## Start

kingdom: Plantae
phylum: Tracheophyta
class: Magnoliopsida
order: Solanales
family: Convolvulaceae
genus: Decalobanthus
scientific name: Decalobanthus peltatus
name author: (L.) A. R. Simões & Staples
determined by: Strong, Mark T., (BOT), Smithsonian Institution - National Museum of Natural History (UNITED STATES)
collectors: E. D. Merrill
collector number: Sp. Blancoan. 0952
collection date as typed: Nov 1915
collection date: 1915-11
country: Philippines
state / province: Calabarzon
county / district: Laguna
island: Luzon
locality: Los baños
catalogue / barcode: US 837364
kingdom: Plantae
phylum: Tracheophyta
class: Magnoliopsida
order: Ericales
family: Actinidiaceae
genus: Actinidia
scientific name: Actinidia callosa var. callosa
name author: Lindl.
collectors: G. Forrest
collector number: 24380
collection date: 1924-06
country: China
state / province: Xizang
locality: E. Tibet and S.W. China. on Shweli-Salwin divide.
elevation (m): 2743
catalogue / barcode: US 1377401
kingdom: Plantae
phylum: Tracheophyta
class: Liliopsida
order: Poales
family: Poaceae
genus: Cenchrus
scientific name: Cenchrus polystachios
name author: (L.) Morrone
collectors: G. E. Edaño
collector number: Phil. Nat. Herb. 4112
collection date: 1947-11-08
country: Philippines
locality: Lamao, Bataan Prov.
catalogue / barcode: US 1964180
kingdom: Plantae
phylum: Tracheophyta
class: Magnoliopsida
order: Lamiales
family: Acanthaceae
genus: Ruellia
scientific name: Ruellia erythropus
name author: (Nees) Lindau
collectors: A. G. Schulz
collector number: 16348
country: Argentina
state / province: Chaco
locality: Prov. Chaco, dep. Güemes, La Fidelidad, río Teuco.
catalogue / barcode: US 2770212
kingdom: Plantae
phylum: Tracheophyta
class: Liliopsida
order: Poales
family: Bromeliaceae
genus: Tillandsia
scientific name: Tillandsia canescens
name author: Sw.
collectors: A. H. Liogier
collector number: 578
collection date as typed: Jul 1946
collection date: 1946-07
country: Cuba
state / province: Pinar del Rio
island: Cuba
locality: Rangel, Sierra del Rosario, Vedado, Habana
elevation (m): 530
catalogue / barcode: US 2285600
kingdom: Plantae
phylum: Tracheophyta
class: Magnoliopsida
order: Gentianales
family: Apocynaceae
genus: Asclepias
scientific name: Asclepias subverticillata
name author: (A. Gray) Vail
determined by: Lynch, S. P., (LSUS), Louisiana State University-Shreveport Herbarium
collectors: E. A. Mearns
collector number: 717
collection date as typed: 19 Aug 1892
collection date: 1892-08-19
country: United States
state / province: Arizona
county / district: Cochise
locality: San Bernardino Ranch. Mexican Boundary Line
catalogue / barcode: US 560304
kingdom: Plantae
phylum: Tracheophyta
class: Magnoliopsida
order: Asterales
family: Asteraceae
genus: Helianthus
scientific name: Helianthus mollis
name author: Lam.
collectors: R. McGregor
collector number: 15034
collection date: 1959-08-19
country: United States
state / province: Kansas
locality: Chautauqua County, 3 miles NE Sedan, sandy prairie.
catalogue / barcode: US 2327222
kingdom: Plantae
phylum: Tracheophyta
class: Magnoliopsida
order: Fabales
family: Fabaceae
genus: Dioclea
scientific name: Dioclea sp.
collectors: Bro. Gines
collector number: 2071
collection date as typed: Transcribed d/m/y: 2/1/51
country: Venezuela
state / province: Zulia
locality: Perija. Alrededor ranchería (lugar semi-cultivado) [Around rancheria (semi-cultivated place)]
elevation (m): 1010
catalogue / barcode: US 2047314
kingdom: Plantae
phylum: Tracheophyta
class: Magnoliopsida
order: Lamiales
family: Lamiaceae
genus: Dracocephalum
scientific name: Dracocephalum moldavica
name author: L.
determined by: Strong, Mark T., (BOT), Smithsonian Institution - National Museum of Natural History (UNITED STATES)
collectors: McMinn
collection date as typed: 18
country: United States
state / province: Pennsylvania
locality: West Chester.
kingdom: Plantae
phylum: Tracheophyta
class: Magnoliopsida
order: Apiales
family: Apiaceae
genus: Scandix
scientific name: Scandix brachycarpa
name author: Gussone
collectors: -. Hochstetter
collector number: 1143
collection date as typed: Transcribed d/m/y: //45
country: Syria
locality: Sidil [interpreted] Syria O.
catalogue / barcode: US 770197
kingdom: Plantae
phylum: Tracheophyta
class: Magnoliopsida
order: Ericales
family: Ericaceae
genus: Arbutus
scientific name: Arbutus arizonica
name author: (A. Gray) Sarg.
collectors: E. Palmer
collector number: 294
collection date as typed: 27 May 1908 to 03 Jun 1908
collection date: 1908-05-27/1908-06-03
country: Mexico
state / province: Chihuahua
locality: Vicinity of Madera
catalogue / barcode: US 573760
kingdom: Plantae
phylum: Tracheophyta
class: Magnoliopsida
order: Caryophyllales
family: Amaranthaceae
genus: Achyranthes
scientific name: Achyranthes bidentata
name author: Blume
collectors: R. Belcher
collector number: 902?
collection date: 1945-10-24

## End

• **What you should do**:
Reproduce the lines above word for word, from the first to the last.

• **Completed exercise**:
kingdom: Plantae
phylum: Tracheophyta
class: Magnoliopsida
order: Solanales
family: Convolvulaceae
genus: Decalobanthus
scientific name: Decalobanthus peltatus
name author: (L.) A. R. Simões & Staples
determined by: Strong, Mark T., (BOT), Smithsonian Institution - National Museum of Natural History (UNITED STATES)
collectors: E. D. Merrill
collector number: Sp. Blancoan. 0952
collection date as typed: Nov 1915
collection date: 1915-11
country: Philippines
state / province: Calabarzon
county / district: Laguna
island: Luzon
locality: Los baños
catalogue / barcode: US 837364
kingdom: Plantae
phylum: Tracheophyta
class: Magnoliopsida
order: Ericales
family: Actinidiaceae
genus: Actinidia
scientific name: Actinidia callosa var. callosa
name author: Lindl.
collectors: G. Forrest
collector number: 24380
collection date: 1924-06
country: China
state / province: Xizang
locality: E. Tibet and S.W. China. on Shweli-Salwin divide.
elevation (m): 2743
catalogue / barcode: US 1377401
kingdom: Plantae
phylum: Tracheophyta
class: Liliopsida
order: Poales
family: Poaceae
genus: Cenchrus
scientific name: Cenchrus polystachios
name author: (L.) Morrone
collectors: G. E. Edaño
collector number: Phil. Nat. Herb. 4112
collection date: 1947-11-08
country: Philippines
locality: Lamao, Bataan Prov.
catalogue / barcode: US 1964180
kingdom: Plantae
phylum: Tracheophyta
class: Magnoliopsida
order: Lamiales
family: Acanthaceae
genus: Ruellia
scientific name: Ruellia erythropus
name author: (Nees) Lindau
collectors: A. G. Schulz
collector number: 16348
country: Argentina
state / province: Chaco
locality: Prov. Chaco, dep. Güemes, La Fidelidad, río Teuco.
catalogue / barcode: US 2770212
kingdom: Plantae
phylum: Tracheophyta
class: Liliopsida
order: Poales
family: Bromeliaceae
genus: Tillandsia
scientific name: Tillandsia canescens
name author: Sw.
collectors: A. H. Liogier
collector number: 578
collection date as typed: Jul 1946
collection date: 1946-07
country: Cuba
state / province: Pinar del Rio
island: Cuba
locality: Rangel, Sierra del Rosario, Vedado, Habana
elevation (m): 530
catalogue / barcode: US 2285600
kingdom: Plantae
phylum: Tracheophyta
class: Magnoliopsida
order: Gentianales
family: Apocynaceae
genus: Asclepias
scientific name: Asclepias subverticillata
name author: (A. Gray) Vail
determined by: Lynch, S. P., (LSUS), Louisiana State University-Shreveport Herbarium
collectors: E. A. Mearns
collector number: 717
collection date as typed: 19 Aug 1892
collection date: 1892-08-19
country: United States
state / province: Arizona
county / district: Cochise
locality: San Bernardino Ranch. Mexican Boundary Line
catalogue / barcode: US 560304
kingdom: Plantae
phylum: Tracheophyta
class: Magnoliopsida
order: Asterales
family: Asteraceae
genus: Helianthus
scientific name: Helianthus mollis
name author: Lam.
collectors: R. McGregor
collector number: 15034
collection date: 1959-08-19
country: United States
state / province: Kansas
locality: Chautauqua County, 3 miles NE Sedan, sandy prairie.
catalogue / barcode: US 2327222
kingdom: Plantae
phylum: Tracheophyta
class: Magnoliopsida
order: Fabales
family: Fabaceae
genus: Dioclea
scientific name: Dioclea sp.
collectors: Bro. Gines
collector number: 2071
collection date as typed: Transcribed d/m/y: 2/1/51
country: Venezuela
state / province: Zulia
locality: Perija. Alrededor ranchería (lugar semi-cultivado) [Around rancheria (semi-cultivated place)]
elevation (m): 1010
catalogue / barcode: US 2047314
kingdom: Plantae
phylum: Tracheophyta
class: Magnoliopsida
order: Lamiales
family: Lamiaceae
genus: Dracocephalum
scientific name: Dracocephalum moldavica
name author: L.
determined by: Strong, Mark T., (BOT), Smithsonian Institution - National Museum of Natural History (UNITED STATES)
collectors: McMinn
collection date as typed: 18
country: United States
state / province: Pennsylvania
locality: West Chester.
kingdom: Plantae
phylum: Tracheophyta
class: Magnoliopsida
order: Apiales
family: Apiaceae
genus: Scandix
scientific name: Scandix brachycarpa
name author: Gussone
collectors: -. Hochstetter
collector number: 1143
collection date as typed: Transcribed d/m/y: //45
country: Syria
locality: Sidil [interpreted] Syria O.
catalogue / barcode: US 770197
kingdom: Plantae
phylum: Tracheophyta
class: Magnoliopsida
order: Ericales
family: Ericaceae
genus: Arbutus
scientific name: Arbutus arizonica
name author: (A. Gray) Sarg.
collectors: E. Palmer
collector number: 294
collection date as typed: 27 May 1908 to 03 Jun 1908
collection date: 1908-05-27/1908-06-03
country: Mexico
state / province: Chihuahua
locality: Vicinity of Madera
catalogue / barcode: US 573760
kingdom: Plantae
phylum: Tracheophyta
class: Magnoliopsida
order: Caryophyllales
family: Amaranthaceae
genus: Achyranthes
scientific name: Achyranthes bidentata
name author: Blume
collectors: R. Belcher
collector number: 902?
collection date: 1945-10-24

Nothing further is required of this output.